Al fin y al cabo, de eso se trata. Exactamente de eso: la guerra contra las drogas es una máscara de la guerra social. Lo mismo ocurre con la guerra contra la delincuencia común. Se sataniza al drogadicto y, sobre todo, al drogadicto pobre, como se sataniza al pobre que roba, para absolver a la sociedad que los genera. ¿Contra quiénes se aplica la ley? En Argentina, la cuarta parte de los presos sin condena está entre rejas por la tenencia de menos de cinco gramos de marihuana o cocaína. En los Estados Unidos, la cruzada antinarcóticos está centrada en el crack, la devastadora cocaína de cuarta categoría que consumen los negros, los latinos y demás carne de cárcel. Según confiesan los datos del US Public Health Service, son blancos ocho de cada diez presos por drogas. En las prisiones federales norteamericanas, han estallado algunas revueltas que los medios de comunicación difundieron como motines raciales: eran protestas contra la injusticia de las sentencias, que castigan a los adictos al crack con una severidad cien veces mayor que la que se aplica contra los consumidores de cocaína. Literalmente, cien veces: según la ley federal, un gramo de crack equivale a cien gramos de cocaína. Los presos por crack son casi todos negros. 

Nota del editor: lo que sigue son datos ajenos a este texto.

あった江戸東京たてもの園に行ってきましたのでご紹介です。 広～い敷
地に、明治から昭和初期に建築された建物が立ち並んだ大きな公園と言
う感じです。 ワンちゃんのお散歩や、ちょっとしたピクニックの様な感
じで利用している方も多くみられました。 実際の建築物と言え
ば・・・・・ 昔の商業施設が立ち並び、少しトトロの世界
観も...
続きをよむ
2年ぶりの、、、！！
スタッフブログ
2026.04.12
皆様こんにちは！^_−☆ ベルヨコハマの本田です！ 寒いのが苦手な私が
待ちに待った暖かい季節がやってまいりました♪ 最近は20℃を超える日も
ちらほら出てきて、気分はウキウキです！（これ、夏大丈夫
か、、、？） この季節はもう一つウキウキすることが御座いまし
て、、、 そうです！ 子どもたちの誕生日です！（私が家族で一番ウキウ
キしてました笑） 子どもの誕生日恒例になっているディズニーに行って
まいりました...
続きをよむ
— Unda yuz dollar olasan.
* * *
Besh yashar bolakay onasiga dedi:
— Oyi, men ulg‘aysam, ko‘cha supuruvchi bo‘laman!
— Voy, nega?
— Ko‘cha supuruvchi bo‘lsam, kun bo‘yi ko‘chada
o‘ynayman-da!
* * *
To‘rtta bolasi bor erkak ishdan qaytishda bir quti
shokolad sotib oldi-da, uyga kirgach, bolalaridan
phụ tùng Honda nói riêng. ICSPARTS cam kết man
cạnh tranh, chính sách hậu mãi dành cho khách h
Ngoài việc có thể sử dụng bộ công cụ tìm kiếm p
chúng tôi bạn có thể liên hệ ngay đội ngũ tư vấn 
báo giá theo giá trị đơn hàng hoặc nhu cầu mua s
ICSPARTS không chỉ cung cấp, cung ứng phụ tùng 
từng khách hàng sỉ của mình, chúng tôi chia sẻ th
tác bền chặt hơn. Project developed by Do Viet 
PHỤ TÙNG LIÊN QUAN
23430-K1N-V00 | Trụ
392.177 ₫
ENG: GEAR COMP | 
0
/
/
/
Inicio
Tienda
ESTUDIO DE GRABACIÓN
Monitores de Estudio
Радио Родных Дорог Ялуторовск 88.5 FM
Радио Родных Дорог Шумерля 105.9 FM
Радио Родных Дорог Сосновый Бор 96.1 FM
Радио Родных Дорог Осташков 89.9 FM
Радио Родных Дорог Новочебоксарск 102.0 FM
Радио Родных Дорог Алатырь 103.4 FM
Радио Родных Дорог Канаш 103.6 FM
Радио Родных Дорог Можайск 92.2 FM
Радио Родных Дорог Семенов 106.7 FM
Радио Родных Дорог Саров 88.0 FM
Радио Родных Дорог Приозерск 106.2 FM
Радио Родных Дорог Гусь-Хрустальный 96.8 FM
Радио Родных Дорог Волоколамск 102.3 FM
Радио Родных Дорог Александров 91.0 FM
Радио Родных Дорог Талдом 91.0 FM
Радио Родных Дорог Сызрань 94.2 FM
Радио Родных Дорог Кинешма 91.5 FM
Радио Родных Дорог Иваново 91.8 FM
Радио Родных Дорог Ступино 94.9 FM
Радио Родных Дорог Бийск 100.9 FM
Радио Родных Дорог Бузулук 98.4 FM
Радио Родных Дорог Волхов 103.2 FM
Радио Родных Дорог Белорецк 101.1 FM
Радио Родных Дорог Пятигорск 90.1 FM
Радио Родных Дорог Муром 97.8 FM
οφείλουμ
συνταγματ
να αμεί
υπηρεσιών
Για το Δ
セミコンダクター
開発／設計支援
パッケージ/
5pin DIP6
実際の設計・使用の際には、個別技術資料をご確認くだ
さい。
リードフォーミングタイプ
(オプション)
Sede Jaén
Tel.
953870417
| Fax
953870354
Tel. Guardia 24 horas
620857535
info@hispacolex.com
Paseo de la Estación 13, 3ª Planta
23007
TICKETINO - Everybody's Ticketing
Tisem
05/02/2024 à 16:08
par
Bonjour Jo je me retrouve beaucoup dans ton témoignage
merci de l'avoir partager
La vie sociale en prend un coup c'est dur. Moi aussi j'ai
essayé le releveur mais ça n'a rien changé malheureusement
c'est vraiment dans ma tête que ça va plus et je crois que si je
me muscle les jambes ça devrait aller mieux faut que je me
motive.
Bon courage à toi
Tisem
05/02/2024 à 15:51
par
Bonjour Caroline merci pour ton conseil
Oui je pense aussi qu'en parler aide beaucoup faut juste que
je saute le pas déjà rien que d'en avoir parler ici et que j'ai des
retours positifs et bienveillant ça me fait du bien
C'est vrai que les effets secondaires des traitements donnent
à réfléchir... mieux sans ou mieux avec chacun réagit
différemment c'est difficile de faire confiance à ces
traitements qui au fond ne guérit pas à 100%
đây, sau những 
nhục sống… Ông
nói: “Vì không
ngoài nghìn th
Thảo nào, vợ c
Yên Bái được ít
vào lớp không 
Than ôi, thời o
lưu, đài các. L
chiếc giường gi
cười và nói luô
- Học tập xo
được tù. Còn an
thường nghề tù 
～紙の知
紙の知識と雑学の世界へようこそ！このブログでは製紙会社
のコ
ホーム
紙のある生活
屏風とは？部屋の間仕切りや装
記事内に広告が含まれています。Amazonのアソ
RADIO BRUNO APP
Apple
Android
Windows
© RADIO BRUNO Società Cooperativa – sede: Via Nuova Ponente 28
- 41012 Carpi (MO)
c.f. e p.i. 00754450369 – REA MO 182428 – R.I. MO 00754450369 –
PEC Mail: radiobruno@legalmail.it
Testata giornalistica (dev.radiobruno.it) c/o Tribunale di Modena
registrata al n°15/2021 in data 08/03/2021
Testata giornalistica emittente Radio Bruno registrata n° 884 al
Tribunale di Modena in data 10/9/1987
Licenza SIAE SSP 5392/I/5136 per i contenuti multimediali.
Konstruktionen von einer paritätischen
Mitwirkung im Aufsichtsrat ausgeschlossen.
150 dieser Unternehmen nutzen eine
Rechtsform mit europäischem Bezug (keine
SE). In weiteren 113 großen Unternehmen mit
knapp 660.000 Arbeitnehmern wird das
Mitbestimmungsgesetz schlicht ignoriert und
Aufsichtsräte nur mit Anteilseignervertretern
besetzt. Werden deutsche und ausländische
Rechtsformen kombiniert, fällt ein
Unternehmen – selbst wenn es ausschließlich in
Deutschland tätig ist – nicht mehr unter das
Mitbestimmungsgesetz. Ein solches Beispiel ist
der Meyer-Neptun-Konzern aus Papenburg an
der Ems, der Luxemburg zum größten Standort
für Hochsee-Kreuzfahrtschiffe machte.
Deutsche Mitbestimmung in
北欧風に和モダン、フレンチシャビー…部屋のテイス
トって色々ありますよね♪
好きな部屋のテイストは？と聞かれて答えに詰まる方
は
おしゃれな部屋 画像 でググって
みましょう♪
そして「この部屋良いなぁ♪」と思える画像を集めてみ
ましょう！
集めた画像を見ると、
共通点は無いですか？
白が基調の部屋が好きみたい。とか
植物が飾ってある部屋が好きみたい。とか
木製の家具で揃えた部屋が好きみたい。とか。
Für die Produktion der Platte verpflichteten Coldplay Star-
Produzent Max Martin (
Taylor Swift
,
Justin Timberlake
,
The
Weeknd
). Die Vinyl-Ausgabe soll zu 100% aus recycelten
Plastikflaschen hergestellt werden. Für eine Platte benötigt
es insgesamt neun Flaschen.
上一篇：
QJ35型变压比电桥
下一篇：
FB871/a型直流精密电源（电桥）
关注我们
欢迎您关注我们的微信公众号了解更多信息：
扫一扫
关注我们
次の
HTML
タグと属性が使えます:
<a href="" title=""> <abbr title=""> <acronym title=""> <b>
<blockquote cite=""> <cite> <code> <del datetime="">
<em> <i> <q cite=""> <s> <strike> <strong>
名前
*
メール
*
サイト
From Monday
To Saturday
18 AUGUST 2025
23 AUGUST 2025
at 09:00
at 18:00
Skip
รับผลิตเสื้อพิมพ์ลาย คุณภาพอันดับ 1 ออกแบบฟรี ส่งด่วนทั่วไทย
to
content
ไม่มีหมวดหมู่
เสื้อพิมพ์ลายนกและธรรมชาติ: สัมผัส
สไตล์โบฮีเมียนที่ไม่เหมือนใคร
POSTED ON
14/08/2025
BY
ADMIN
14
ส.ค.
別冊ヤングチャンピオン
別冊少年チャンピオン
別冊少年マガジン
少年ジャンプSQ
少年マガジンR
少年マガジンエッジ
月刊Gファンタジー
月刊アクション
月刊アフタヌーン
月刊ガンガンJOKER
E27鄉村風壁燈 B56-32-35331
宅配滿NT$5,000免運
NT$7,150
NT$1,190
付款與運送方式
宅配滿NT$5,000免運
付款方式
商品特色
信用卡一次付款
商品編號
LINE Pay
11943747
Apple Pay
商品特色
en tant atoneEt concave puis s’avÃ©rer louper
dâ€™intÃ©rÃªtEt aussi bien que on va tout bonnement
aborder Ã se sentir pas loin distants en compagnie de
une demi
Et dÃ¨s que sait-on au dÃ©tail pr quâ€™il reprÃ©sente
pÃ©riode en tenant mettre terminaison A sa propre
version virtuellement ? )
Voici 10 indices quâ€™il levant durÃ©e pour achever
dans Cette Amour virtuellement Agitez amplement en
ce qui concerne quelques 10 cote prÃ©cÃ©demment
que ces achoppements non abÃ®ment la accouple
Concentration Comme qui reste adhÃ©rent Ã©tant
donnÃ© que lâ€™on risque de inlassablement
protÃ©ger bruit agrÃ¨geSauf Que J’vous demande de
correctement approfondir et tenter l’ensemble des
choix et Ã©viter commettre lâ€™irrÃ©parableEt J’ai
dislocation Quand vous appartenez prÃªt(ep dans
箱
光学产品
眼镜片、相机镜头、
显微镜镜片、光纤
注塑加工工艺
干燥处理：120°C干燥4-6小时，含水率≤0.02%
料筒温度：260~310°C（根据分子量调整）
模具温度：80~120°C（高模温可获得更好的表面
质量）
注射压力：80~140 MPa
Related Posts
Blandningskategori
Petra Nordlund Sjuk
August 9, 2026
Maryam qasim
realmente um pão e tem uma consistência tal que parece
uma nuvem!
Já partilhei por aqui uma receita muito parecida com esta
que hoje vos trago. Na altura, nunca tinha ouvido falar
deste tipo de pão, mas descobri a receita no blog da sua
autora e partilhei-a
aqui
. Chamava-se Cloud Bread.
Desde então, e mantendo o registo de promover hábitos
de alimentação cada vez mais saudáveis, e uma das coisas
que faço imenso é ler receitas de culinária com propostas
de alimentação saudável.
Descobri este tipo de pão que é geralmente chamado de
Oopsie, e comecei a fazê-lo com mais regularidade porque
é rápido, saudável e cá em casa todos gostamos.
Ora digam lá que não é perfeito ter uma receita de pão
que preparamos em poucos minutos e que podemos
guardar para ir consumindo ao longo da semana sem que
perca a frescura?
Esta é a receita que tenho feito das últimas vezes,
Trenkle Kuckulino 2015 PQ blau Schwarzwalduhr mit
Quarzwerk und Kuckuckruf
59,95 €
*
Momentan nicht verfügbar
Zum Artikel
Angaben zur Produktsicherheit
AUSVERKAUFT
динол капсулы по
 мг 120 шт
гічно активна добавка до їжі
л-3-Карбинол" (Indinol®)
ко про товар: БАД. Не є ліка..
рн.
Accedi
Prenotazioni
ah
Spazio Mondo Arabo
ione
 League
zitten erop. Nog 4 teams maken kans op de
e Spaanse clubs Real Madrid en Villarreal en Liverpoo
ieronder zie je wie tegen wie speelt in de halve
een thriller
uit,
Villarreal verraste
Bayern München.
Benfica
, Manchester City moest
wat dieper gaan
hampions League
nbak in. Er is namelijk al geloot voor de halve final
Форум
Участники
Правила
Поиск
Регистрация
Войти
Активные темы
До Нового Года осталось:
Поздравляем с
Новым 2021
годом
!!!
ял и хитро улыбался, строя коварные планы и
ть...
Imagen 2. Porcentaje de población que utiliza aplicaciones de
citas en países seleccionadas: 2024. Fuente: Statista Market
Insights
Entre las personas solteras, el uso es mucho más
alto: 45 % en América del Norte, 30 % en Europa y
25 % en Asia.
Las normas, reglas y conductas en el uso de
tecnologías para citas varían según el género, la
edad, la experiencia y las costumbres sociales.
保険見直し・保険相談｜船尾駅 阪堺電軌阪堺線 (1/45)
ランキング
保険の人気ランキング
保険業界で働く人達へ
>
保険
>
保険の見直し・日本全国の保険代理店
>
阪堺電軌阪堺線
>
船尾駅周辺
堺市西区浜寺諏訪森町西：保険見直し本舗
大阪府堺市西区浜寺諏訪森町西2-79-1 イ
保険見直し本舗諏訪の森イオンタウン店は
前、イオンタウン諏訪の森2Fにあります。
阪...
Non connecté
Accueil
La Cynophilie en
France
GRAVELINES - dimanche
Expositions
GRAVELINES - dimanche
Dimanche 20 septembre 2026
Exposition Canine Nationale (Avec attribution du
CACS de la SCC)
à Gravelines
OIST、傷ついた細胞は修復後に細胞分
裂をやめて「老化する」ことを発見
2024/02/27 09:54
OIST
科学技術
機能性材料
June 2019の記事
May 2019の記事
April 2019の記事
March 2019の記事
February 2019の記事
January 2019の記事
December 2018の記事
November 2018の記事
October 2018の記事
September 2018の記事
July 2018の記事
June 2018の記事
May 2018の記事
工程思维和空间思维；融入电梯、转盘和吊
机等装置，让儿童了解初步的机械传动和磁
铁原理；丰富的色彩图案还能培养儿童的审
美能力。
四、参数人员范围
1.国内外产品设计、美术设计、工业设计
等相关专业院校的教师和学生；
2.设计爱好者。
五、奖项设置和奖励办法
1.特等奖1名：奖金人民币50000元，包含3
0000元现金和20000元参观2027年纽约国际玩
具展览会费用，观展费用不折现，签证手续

En América latina, donde los delincuentes pobres son el nuevo enemigo interno de la seguridad nacional, la guerra contra las drogas apunta al objetivo que Nilo Batista describe en Brasil: «El adolescente negro de las favelas, que vende drogas a otros adolescentes bien nacidos». ¿Un asunto de farmacia o una afirmación del poder social y racial? En Brasil, y en todas partes, los muertos por la guerra contra las drogas son mucho más numerosos que los muertos por sobredosis de drogas.